How Adobe Construction Works

Add Water, Then Stir

These adobe homes in Taos, N.M. were built with building techniques that trace back nearly 3,000 years.
These adobe homes in Taos, N.M. were built with building techniques that trace back nearly 3,000 years.
Sam Diephuis/Getty Images

Most adobe construction today follows many of the same principles used since the 9th century B.C. -- that is, make mud bricks and leave them out to dry. Some brick-makers use variations: They use artificial heat rather than the sun to dry the bricks, or pour the adobe mixture into larger molds rather than making individual bricks. Others add cement, asphalt or other substances to make the bricks stronger. But bricks that have been dried by fire or that have additives don't have the same appearance and texture as those made in the traditional ways. If you don't want to do it yourself, you can buy ready-made bricks.

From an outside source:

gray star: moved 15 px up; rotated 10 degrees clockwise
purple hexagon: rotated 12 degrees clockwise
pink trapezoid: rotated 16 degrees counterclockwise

Here's how adobe bricks are made:


  • Sand and clay are mixed with water.
  • Straw or grass (and sometimes manure) is usually added. This helps the mud shrink into uniform brick shapes as it dries.
  • The mud mixture is put into wooden forms and leveled by hand. You can make them any size or shape you want, but they should be easy to move by hand.
  • The bricks are removed from the forms and laid onto a surface in the sun that's covered with straw or grass.
  • After they have dried for a few days, the bricks are set on their edges for at least four weeks of air-drying.

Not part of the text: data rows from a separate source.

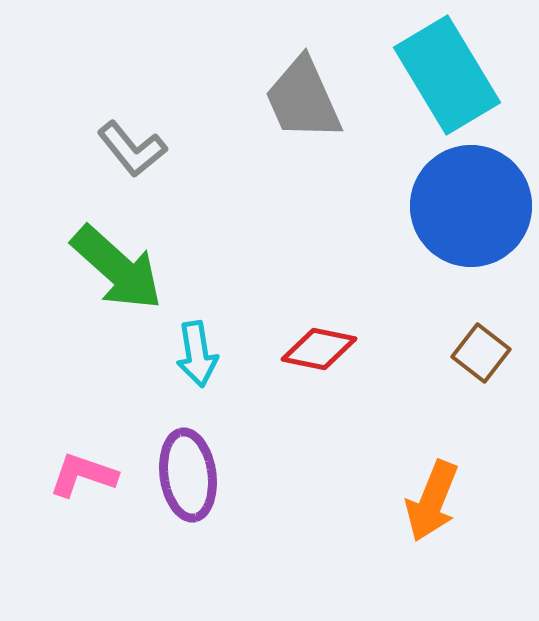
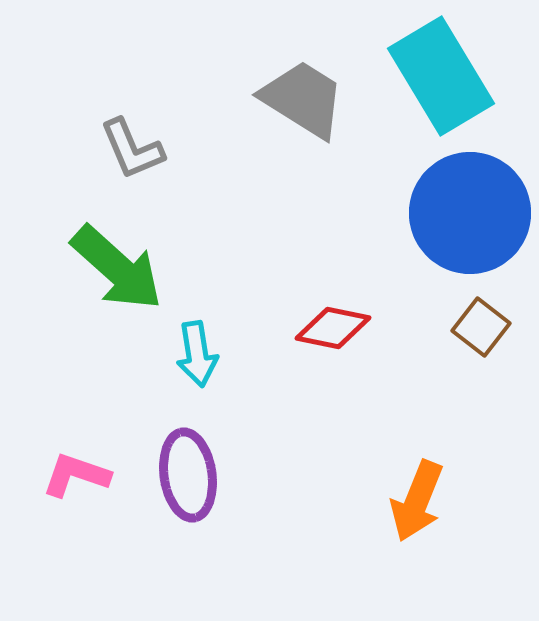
cyan rectangle: moved 6 px left, 1 px down
gray trapezoid: rotated 146 degrees clockwise
gray L-shape: rotated 16 degrees clockwise
blue circle: moved 1 px left, 7 px down
red diamond: moved 14 px right, 21 px up
brown square: moved 26 px up
pink L-shape: moved 7 px left
orange arrow: moved 15 px left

Here's the basic method for building with adobe bricks:

  • Build your foundation. Adobe houses usually don't have basements. Foundations can be made of stones or other locally available materials.
  • Lay the bricks with mortar. Mud works best because it shrinks and swells with the bricks. Cement and similar mortars are too strong and rigid.
  • Stack bricks together to make thick walls -- 10 inches (25.4 centimeters) or more -- for strength. This mass helps cool the house summer and warm it in winter. Adobe houses are usually rectangular and rarely more than two stories high.
  • Leave openings for doors and windows. There shouldn't be too many, as they will weaken the structure. Use wooden lintels (supports) over openings.
  • Choose a roof. Roofs on adobe houses traditionally vary with the location. Many choose thatched roofs. Fairly flat but not level roofs (water needs to run off) are common. Often, builders use logs or rough timbers (called vigas) as beams, with sticks laid over and between them under the roofing. Some people use adobe mud as roofing. Today, builders like terra cotta tile, wooden shingles and metal roofing.
  • Select a coating. Builders use coatings of mud plaster, whitewash, lime plaster and cement stucco to protect adobe walls.